Treasuries are the world’s worst-performing bonds this quarter before the government auctions $21 billion of the securities today, and Jeffrey Gundlach is bracing for yields to keep rising.
U.S. 10-year yields reached the highest in a month today before data this week that economists say will show jobless claims fell and retail sales improved, adding to the case for the Federal Reserve to raise interest rates next year. Euro-area bonds outperformed their
U.S. peers this year as slowing inflation prompted the European Central Bank to expand its monetary stimulus.
“We are seeing a big divergence in monetary policy, and also in the business cycle,” said Christoph Kind, head of asset allocation at Frankfurt Trust in Frankfurt, which manages about $20 billion. “The ECB is cutting rates and nothing like that is happening in the U.S. There are very good arguments for Treasuries to underperform.”

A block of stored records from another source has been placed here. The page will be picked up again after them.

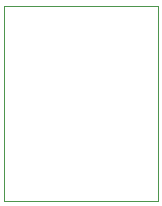
<source format=gbr>
%TF.GenerationSoftware,KiCad,Pcbnew,9.0.6-9.0.6~ubuntu22.04.1*%
%TF.CreationDate,2026-01-23T17:02:16+00:00*%
%TF.ProjectId,vm_light_sensor,766d5f6c-6967-4687-945f-73656e736f72,0.4*%
%TF.SameCoordinates,PX510ff40PY47868c0*%
%TF.FileFunction,Other,User*%
%FSLAX45Y45*%
G04 Gerber Fmt 4.5, Leading zero omitted, Abs format (unit mm)*
G04 Created by KiCad (PCBNEW 9.0.6-9.0.6~ubuntu22.04.1) date 2026-01-23 17:02:16*
%MOMM*%
%LPD*%
G01*
G04 APERTURE LIST*
%ADD10C,0.100000*%
%ADD11C,0.009990*%
%ADD12C,0.010830*%
%ADD13C,0.020870*%
%ADD14C,0.030680*%
%ADD15C,0.040730*%
%ADD16C,0.050790*%
%ADD17C,0.061260*%
%ADD18C,0.070940*%
%ADD19C,0.010740*%
%ADD20C,0.020680*%
%ADD21C,0.030950*%
%ADD22C,0.040680*%
%ADD23C,0.050650*%
%ADD24C,0.060840*%
%ADD25C,0.070650*%
%ADD26C,0.030670*%
%ADD27C,0.040760*%
%ADD28C,0.050750*%
%ADD29C,0.010820*%
%ADD30C,0.020690*%
%ADD31C,0.030830*%
%ADD32C,0.040690*%
%ADD33C,0.050840*%
%ADD34C,0.010710*%
%ADD35C,0.020780*%
%ADD36C,0.040800*%
%ADD37C,0.050870*%
%ADD38C,0.060820*%
G04 APERTURE END LIST*
D10*
X-650000Y825000D02*
X650000Y825000D01*
X650000Y-825000D01*
X-650000Y-825000D01*
X-650000Y825000D01*
D11*
%TO.C,GS5*%
X200000Y825000D02*
X200000Y825000D01*
D12*
X200000Y825000D02*
X200000Y825000D01*
D13*
X200000Y825000D02*
X200000Y825000D01*
D14*
X200000Y825000D02*
X200000Y825000D01*
D15*
X200000Y825000D02*
X200000Y825000D01*
D16*
X200000Y825000D02*
X200000Y825000D01*
D17*
X200000Y825000D02*
X200000Y825000D01*
D18*
X200000Y825000D02*
X200000Y825000D01*
D11*
%TO.C,GS3*%
X-650000Y250000D02*
X-650000Y250000D01*
D19*
X-650000Y250000D02*
X-650000Y250000D01*
D20*
X-650000Y250000D02*
X-650000Y250000D01*
D21*
X-650000Y250000D02*
X-650000Y250000D01*
D22*
X-650000Y250000D02*
X-650000Y250000D01*
D23*
X-650000Y250000D02*
X-650000Y250000D01*
D24*
X-650000Y250000D02*
X-650000Y250000D01*
D25*
X-650000Y250000D02*
X-650000Y250000D01*
D11*
%TO.C,GS4*%
X0Y825000D02*
X0Y825000D01*
D12*
X0Y825000D02*
X0Y825000D01*
D13*
X0Y825000D02*
X0Y825000D01*
D26*
X0Y825000D02*
X0Y825000D01*
D27*
X0Y825000D02*
X0Y825000D01*
D28*
X0Y825000D02*
X0Y825000D01*
D11*
%TO.C,GS6*%
X-200000Y825000D02*
X-200000Y825000D01*
D29*
X-200000Y825000D02*
X-200000Y825000D01*
D30*
X-200000Y825000D02*
X-200000Y825000D01*
D31*
X-200000Y825000D02*
X-200000Y825000D01*
D32*
X-200000Y825000D02*
X-200000Y825000D01*
D33*
X-200000Y825000D02*
X-200000Y825000D01*
D11*
%TO.C,GS2*%
X-650000Y-250000D02*
X-650000Y-250000D01*
D34*
X-650000Y-250000D02*
X-650000Y-250000D01*
D35*
X-650000Y-250000D02*
X-650000Y-250000D01*
D14*
X-650000Y-250000D02*
X-650000Y-250000D01*
D11*
%TO.C,GS1*%
X-650000Y0D02*
X-650000Y0D01*
D19*
X-650000Y0D02*
X-650000Y0D01*
D20*
X-650000Y0D02*
X-650000Y0D01*
D21*
X-650000Y0D02*
X-650000Y0D01*
D36*
X-650000Y0D02*
X-650000Y0D01*
D37*
X-650000Y0D02*
X-650000Y0D01*
D38*
X-650000Y0D02*
X-650000Y0D01*
%TD*%
M02*

</source>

DoubleLine Capital LP’s Gundlach, who manages the $35 billion DoubleLine Total Return Bond Fund, said in a webcast that 10-year Treasury yields may climb to 2.65 percent. The weighted average forecast in a Bloomberg survey of analysts is for yields to rise to 2.89 percent by the end of 2014. They were as low as 2.30 percent in August.
The U.S. 10-year yield today was little changed at 2.51 percent at 9:07 a.m. London time, the highest level since Aug. 5, according to Bloomberg Bond Trader data. The price of the 2.375 percent note due in August 2024 was 98 26/32. The Treasury’s sale of 10-year notes today will be the second of three auctions of coupon-bearing debt this week.
Worst Performer
Treasuries have returned 0.4 percent since June 30, the worst result of 26 sovereign bond markets tracked by Bloomberg and the European Federation of Financial Analysts Societies. Euro-area government bonds made 2.4 percent in that period, according to the Bloomberg Eurozone Sovereign Bond Index.The appeal of U.S. government securities is waning amid signs the economy is improving.

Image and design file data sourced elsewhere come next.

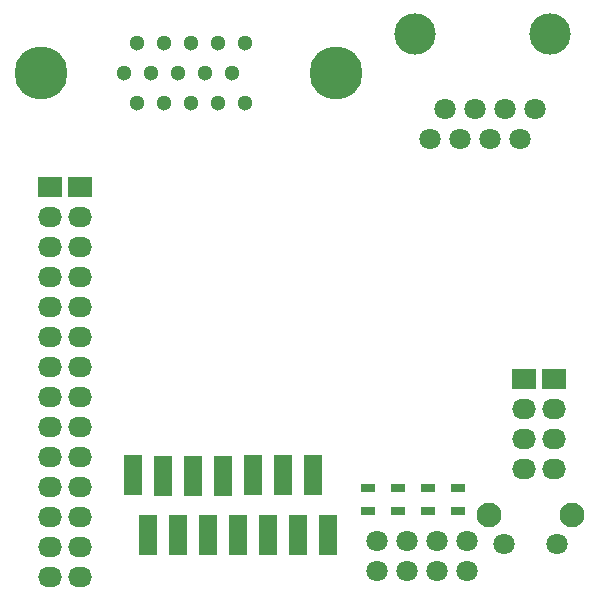
<source format=gts>
G04 #@! TF.FileFunction,Soldermask,Top*
%FSLAX46Y46*%
G04 Gerber Fmt 4.6, Leading zero omitted, Abs format (unit mm)*
G04 Created by KiCad (PCBNEW 4.0.0-2.201512091501+6195~38~ubuntu14.04.1-stable) date Wed 16 Dec 2015 16:01:55 GMT*
%MOMM*%
G01*
G04 APERTURE LIST*
%ADD10C,0.100000*%
%ADD11C,1.800000*%
%ADD12C,3.500000*%
%ADD13R,1.300000X0.700000*%
%ADD14C,2.100000*%
%ADD15C,1.300000*%
%ADD16C,4.500000*%
%ADD17R,2.032000X1.727200*%
%ADD18O,2.032000X1.727200*%
%ADD19R,1.500000X3.500000*%
G04 APERTURE END LIST*
D10*
D11*
X142621000Y-108712000D03*
X140081000Y-108712000D03*
X145161000Y-108712000D03*
X137541000Y-108712000D03*
X138811000Y-111252000D03*
X136271000Y-111252000D03*
X141351000Y-111252000D03*
X143891000Y-111252000D03*
D12*
X135001000Y-102362000D03*
X146431000Y-102362000D03*
D13*
X131064000Y-142682000D03*
X131064000Y-140782000D03*
X133604000Y-142682000D03*
X133604000Y-140782000D03*
X136144000Y-142682000D03*
X136144000Y-140782000D03*
X138684000Y-142682000D03*
X138684000Y-140782000D03*
D11*
X142530000Y-145522000D03*
X147030000Y-145522000D03*
D14*
X141280000Y-143022000D03*
X148280000Y-143022000D03*
D11*
X136906000Y-147828000D03*
X139446000Y-147828000D03*
X134366000Y-147828000D03*
X131826000Y-147828000D03*
X139446000Y-145288000D03*
X136906000Y-145288000D03*
X134366000Y-145288000D03*
X131826000Y-145288000D03*
D15*
X120654000Y-103124000D03*
X118364000Y-103124000D03*
X116074000Y-103124000D03*
X113784000Y-103124000D03*
X111494000Y-103124000D03*
X119514000Y-105664000D03*
X117224000Y-105664000D03*
X114934000Y-105664000D03*
X112644000Y-105664000D03*
X110354000Y-105664000D03*
X120654000Y-108204000D03*
X118364000Y-108204000D03*
X116074000Y-108204000D03*
X113784000Y-108204000D03*
X111494000Y-108204000D03*
D16*
X103329000Y-105664000D03*
X128319000Y-105664000D03*
D17*
X104140000Y-115316000D03*
D18*
X104140000Y-117856000D03*
X104140000Y-120396000D03*
X104140000Y-122936000D03*
X104140000Y-125476000D03*
X104140000Y-128016000D03*
X104140000Y-130556000D03*
X104140000Y-133096000D03*
X104140000Y-135636000D03*
X104140000Y-138176000D03*
X104140000Y-140716000D03*
X104140000Y-143256000D03*
X104140000Y-145796000D03*
X104140000Y-148336000D03*
D17*
X106680000Y-115316000D03*
D18*
X106680000Y-117856000D03*
X106680000Y-120396000D03*
X106680000Y-122936000D03*
X106680000Y-125476000D03*
X106680000Y-128016000D03*
X106680000Y-130556000D03*
X106680000Y-133096000D03*
X106680000Y-135636000D03*
X106680000Y-138176000D03*
X106680000Y-140716000D03*
X106680000Y-143256000D03*
X106680000Y-145796000D03*
X106680000Y-148336000D03*
D19*
X111125000Y-139700000D03*
X112395000Y-144740000D03*
X113665000Y-139740000D03*
X114935000Y-144740000D03*
X116205000Y-139740000D03*
X117475000Y-144740000D03*
X118745000Y-139740000D03*
X120015000Y-144740000D03*
X121285000Y-139700000D03*
X122555000Y-144740000D03*
X123825000Y-139700000D03*
X125095000Y-144780000D03*
X126365000Y-139700000D03*
X127635000Y-144780000D03*
D17*
X146812000Y-131572000D03*
D18*
X146812000Y-134112000D03*
X146812000Y-136652000D03*
X146812000Y-139192000D03*
D17*
X144272000Y-131572000D03*
D18*
X144272000Y-134112000D03*
X144272000Y-136652000D03*
X144272000Y-139192000D03*
M02*

</source>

Initial jobless claims fell last week, according to a Bloomberg News survey before tomorrow’s Labor Department report. The Commerce Department will say on Sept. 12 that retail sales increased 0.6 percent last month after stalling in July, according to a separate survey.
Traders see a 79 percent chance the Fed will increase its benchmark rate to at least 0.5 percent by September 2015, federal fund futures data showed yesterday. That compares with a 73 percent probability seen on Aug. 29. Policy makers have kept their target for overnight lending between banks in a range of zero to 0.25 percent since December 2008.
Russia Sanctions
Treasuries halted declines as demand for haven assets was underpinned before European Union governments meet today to discuss sanctions on Russia. The talks follow the EU’s decision this week to put on hold for at least a “few days” a second package of economic penalties against Russia over its encroachment in Ukraine.“Geopolitical risks are not over and these look like good levels to buy back Treasuries,” said Kazuaki Oh’e, a debt salesman at CIBC World Markets Japan Inc. in Tokyo. “In case of a flight to quality, Treasuries are still a good buy.”

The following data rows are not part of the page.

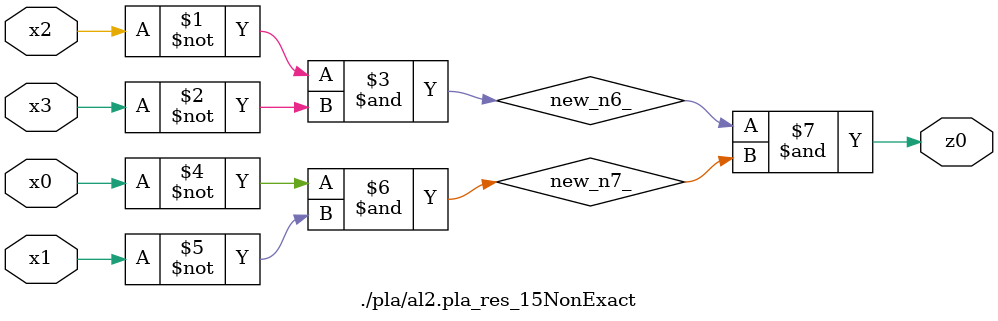
<source format=v>

module \./pla/al2.pla_res_15NonExact  ( 
    x0, x1, x2, x3,
    z0  );
  input  x0, x1, x2, x3;
  output z0;
  wire new_n6_, new_n7_;
  assign new_n6_ = ~x2 & ~x3;
  assign new_n7_ = ~x0 & ~x1;
  assign z0 = new_n6_ & new_n7_;
endmodule



</source>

Investors should consider betting against five-year notes, said John Gorman, head of dollar interest-rate trading for Asia and the Pacific at Nomura Holdings Inc. in Tokyo. Because of their shorter maturity, they’re more sensitive to what the Fed does with its target for overnight lending. Ten-year notes offer a higher yield that will attract investors, he said.
Spread Narrows
Demand for longer maturities has narrowed the difference between five- and 10-year yields to 74 basis points. The spread contracted to 69 basis points on Aug. 28, the least since January 2009. A basis point is 0.01 percentage point.U.S. government securities maturing in three-to-five years have lost 0.2 percent this quarter, the biggest decline among 144 debt indexes compiled by Bloomberg and EFFAS.
The U.S. sold $27 billion of three-year notes yesterday at the highest yield since April 2011. The government will auction $13 billion of 30-year bonds tomorrow.
Treasuries due in a decade were last sold on Aug. 13 at a high yield of 2.439 percent, the lowest at the monthly auctions since June 2013. The bid-to-cover ratio was 2.83, the strongest demand since June 11.